Was it the moment when he said he had met regularly with Dingwall, sometimes as often as twice a week, though Dingwall had earlier told the committee he could not recall having met him even once? Was it his equally direct contradiction of Alfonso Gagliano's claim to have had scarcely any contact with Guite, confirming other public servants' testimony to the effect that the two met several times a month?
Or was it his pique, almost that of a spurned lover, at Don Boudria's similarly baffling memory loss? "He doesn't remember the dinner I had with him with a fairly high-profile hockey legend during the Canada Games ... He doesn't remember that I organized a hot air balloon-ride in his riding as part of the sponsorship program ... He doesn't remember a football game in Montreal where he was going to do the first kick ... He doesn't remember his trip to ... the Grand Prix Trois-Rivieres that was organized through the sponsorship [program]..."
Of one thing, however, I am in no doubt, having watched the two days of testimony and having read the transcript of his appearance before the same committee two years ago. It is passing strange that all these people should have such a hard time remembering Chuck Guite, for there has seldom been such a memorable character to appear on Parliament Hill. In his cheerful readiness to break the rules, his manic us-versus-them mentality, his gung-ho military allusions, his, well, plain craziness, he recalls no one so much as G. Gordon Liddy, the Watergate conspirator.

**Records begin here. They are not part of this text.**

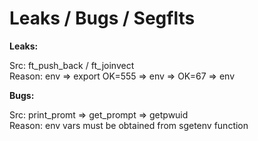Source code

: # Leaks / Bugs / Segflts

**Leaks:**

Src: ft_push_back / ft_joinvect<br />
Reason: env => export OK=555 => env => OK=67 => env

**Bugs:**

Src: print_promt => get_prompt => getpwuid<br />
Reason: env vars must be obtained from sgetenv function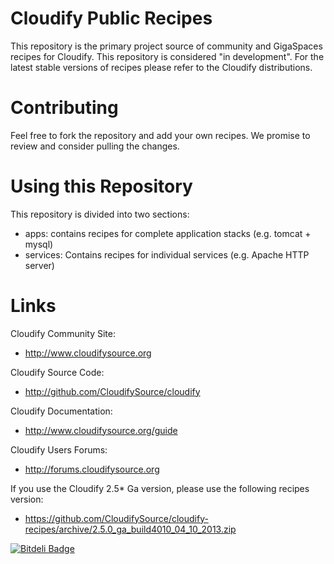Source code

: Cloudify Public Recipes
=======================

This repository is the primary project source of community and GigaSpaces recipes for Cloudify. This repository is considered "in development". For the latest stable versions of recipes please refer to the Cloudify distributions. 

Contributing
============

Feel free to fork the repository and add your own recipes. We promise to review and consider pulling the changes.

Using this Repository
=====================

This repository is divided into two sections: 
* apps: contains recipes for complete application stacks (e.g. tomcat + mysql)
* services: Contains recipes for individual services (e.g. Apache HTTP server) 

Links
=====

Cloudify Community Site:

* http://www.cloudifysource.org

Cloudify Source Code:

* http://github.com/CloudifySource/cloudify

Cloudify Documentation:

* http://www.cloudifysource.org/guide

Cloudify Users Forums: 
* http://forums.cloudifysource.org

If you use the Cloudify 2.5* Ga version, please use the following recipes version:
* https://github.com/CloudifySource/cloudify-recipes/archive/2.5.0_ga_build4010_04_10_2013.zip


[![Bitdeli Badge](https://d2weczhvl823v0.cloudfront.net/CloudifySource/cloudify-recipes/trend.png)](https://bitdeli.com/free "Bitdeli Badge")

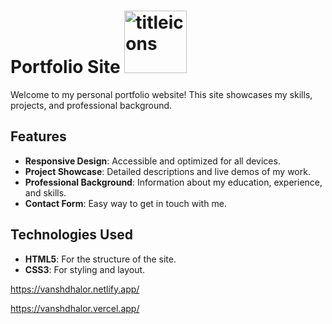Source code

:  # Portfolio Site <img src="https://github.com/vansh-frontend/vansh-dhalor/assets/129588751/a7f0f58d-bd63-4c56-8631-9a7c2f004629" alt="titleicons" width="100">


Welcome to my personal portfolio website! This site showcases my skills, projects, and professional background.

## Features

- **Responsive Design**: Accessible and optimized for all devices.
- **Project Showcase**: Detailed descriptions and live demos of my work.
- **Professional Background**: Information about my education, experience, and skills.
- **Contact Form**: Easy way to get in touch with me.

## Technologies Used

- **HTML5**: For the structure of the site.
- **CSS3**: For styling and layout.

https://vanshdhalor.netlify.app/

https://vanshdhalor.vercel.app/
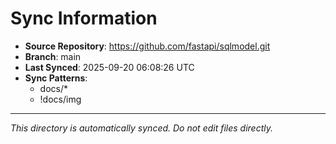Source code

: # Sync Information

- **Source Repository**: https://github.com/fastapi/sqlmodel.git
- **Branch**: main
- **Last Synced**: 2025-09-20 06:08:26 UTC
- **Sync Patterns**:
  - docs/*
  - !docs/img

---
*This directory is automatically synced. Do not edit files directly.*

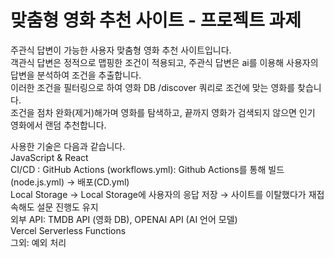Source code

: # 맞춤형 영화 추천 사이트 - 프로젝트 과제

주관식 답변이 가능한 사용자 맞춤형 영화 추천 사이트입니다.  
객관식 답변은 정적으로 맵핑한 조건이 적용되고, 주관식 답변은 ai를 이용해 사용자의 답변을 분석하여 조건을 추출합니다.  
이러한 조건을 필터링으로 하여 영화 DB /discover 쿼리로 조건에 맞는 영화를 찾습니다.  
조건을 점차 완화(제거)해가며 영화를 탐색하고, 끝까지 영화가 검색되지 않으면 인기 영화에서 랜덤 추천합니다.  

사용한 기술은 다음과 같습니다.  
JavaScript & React  
CI/CD : GitHub Actions (workflows.yml): Github Actions를 통해 빌드(node.js.yml) → 배포(CD.yml)  
Local Storage → Local Storage에 사용자의 응답 저장 → 사이트를 이탈했다가 재접속해도 설문 진행도 유지  
외부 API: TMDB API (영화 DB), OPENAI API (AI 언어 모델)  
Vercel Serverless Functions  
그외: 예외 처리  

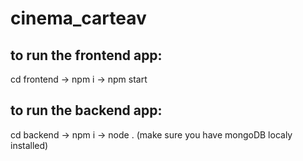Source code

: # cinema_carteav
## to run the frontend app:
cd frontend -> npm i -> npm start
## to run the backend app:
cd backend -> npm i -> node .
(make sure you have mongoDB localy installed)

Like Liddy, he cannot resist regaling his listeners with tales of the capers he was involved in, such as Operation Whiteout ("I phoned the guys in Montreal, the media people, and I said, 'What's your inventory?" They said, 'Oh, it's about $8-million worth of outdoor advertising that's available.' I said, 'I'll buy it' ...") and Operation Who's-Your-Daddy (advertising agencies, on his account, were hired essentially as spies, to report on which events the Quebec government had sponsored).

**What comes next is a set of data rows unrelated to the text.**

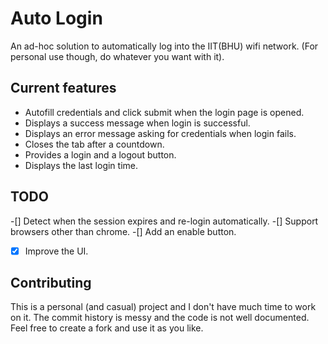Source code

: # Auto Login
An ad-hoc solution to automatically log into the IIT(BHU) wifi network.
(For personal use though, do whatever you want with it).


## Current features
- Autofill credentials and click submit when the login page is opened.
- Displays a success message when login is successful.
- Displays an error message asking for credentials when login fails.
- Closes the tab after a countdown.
- Provides a login and a logout button.
- Displays the last login time.


## TODO
-[] Detect when the session expires and re-login automatically.
-[] Support browsers other than chrome.
-[] Add an enable button.
-[x] Improve the UI.

## Contributing
This is a personal (and casual) project and I don't have much time to work on it. The commit history is messy and the code is not well documented. Feel free to create a fork and use it as you like.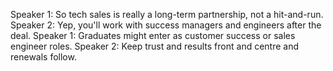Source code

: Speaker 1: So tech sales is really a long-term partnership, not a hit-and-run.
Speaker 2: Yep, you'll work with success managers and engineers after the deal.
Speaker 1: Graduates might enter as customer success or sales engineer roles.
Speaker 2: Keep trust and results front and centre and renewals follow.
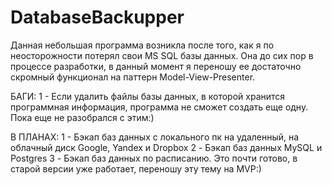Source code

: ﻿# DatabaseBackupper
Данная небольшая программа возникла после того, как я по неосторожности потерял свои MS SQL базы данных. Она до сих пор в процессе разработки, в данный момент я переношу ее достаточно скромный функционал на паттерн Model-View-Presenter.

БАГИ:
1 - Если удалить файлы базы данных, в которой хранится программная информация, программа не сможет создать еще одну. Пока еще не разобрался с этим:)

В ПЛАНАХ:
1 - Бэкап баз данных с локального пк на удаленный, на облачный диск Google, Yandex и Dropbox
2 - Бэкап баз данных MySQL и Postgres
3 - Бэкап баз данных по расписанию. Это почти готово, в старой версии уже работает, переношу эту тему на MVP:)
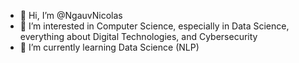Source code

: - 👋 Hi, I’m @NgauvNicolas
- 👀 I’m interested in Computer Science, especially in Data Science, everything about Digital Technologies, and Cybersecurity
- 🌱 I’m currently learning Data Science (NLP)
<!---
- 💞️ I’m looking to collaborate on ...
- 📫 How to reach me ...
- 😄 Pronouns: ...
- ⚡ Fun fact: ...
--->

<!---
NgauvNicolas/NgauvNicolas is a ✨ special ✨ repository because its `README.md` (this file) appears on your GitHub profile.
You can click the Preview link to take a look at your changes.
--->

So, too, there are the weird Liddy-like ethical distinctions. Consider these gems from the world according to G. Gordon Guite:
- When a politician or other official intervenes in the sponsorship file in a way that Guite likes, as the succession of Public Works ministers listed above certainly did, and as the Prime Minister's Office did via a series of meetings with Jean Pelletier, Jean Chretien's chief of staff -- meetings in which, Guite testified, it was decided who should get how much of the sponsorship money and which Liberal advertising agencies should be cut in for a share -- that's "input." When a minister or official intervenes in a way he does not like, as in the hotly denied phone calls from and meetings with Paul Martin's chief of staff, Terrie O'Leary, that's "interference."
- In earlier testimony, he expressed outrage at the Auditor-General for saying he had "broken every rule in the book." His defence: He didn't break all the rules, just some of them. He told the committee he had been instructed by senior federal officials to "follow a bit of the guidelines that exist in the rules, but to ... bend them a little bit." Follow the rules a bit. But bend them a little. Got it. Because, after all, "we were basically at war trying to save the country."
- Later, he tells the committee that the absence of any documentation for the various contracts he awarded -- unwritten contracts, for verbal advice, without invoices, or even records of whether the work had been done -- does not mean no files were kept. He filed them in his head. Asked why he did not keep any records, he tells the committee he did not want to have to destroy them, should any nefarious separatist try to use an Access to Information request to get hold of them, because, well, because that's illegal. Whereas if you never create the file in the first place, you can't be found guilty of destroying it. I am not making this up:
"The way I read the act, and understand the act, is that if you ask for a file through Access to Information, and I, personally, take documents out and destroy, then I'm subject to be guilty of an offence under the Access to Information Act. But, to say that I did not put something on file because I kept it in this file ..."
Mr. John Bryden: "In your head?"
Mr. Charles Guite: "In my head -- is contravening the Access to Information Act, I don't think so."
Well. What should we conclude from all this? That this man should never have been let anywhere near the taxpayers' money, let alone put in charge of a multi-million dollar program? Certainly. Yet successive ministers, and successive governments, did put him in charge, telling him, in effect, do what you gotta do. "You won't rat on them, you won't rat on us."
What is also clear by now, from Guite's testimony and others, is that there was extensive partisan involvement, not only in the sponsorship program, but in government advertising in general; that it predated the referendum, and extended far beyond Quebec; and that it happened under both parties. That's scandalous enough, I supposed. But what's truly scandalous is that nobody can claim to be particularly surprised at these revelations.
The Liberal game plan was to make Guite the fall guy for Adscam. But, as we are learning, Guite was not the cause of the ethical swamp that Ottawa has become. He is merely the result.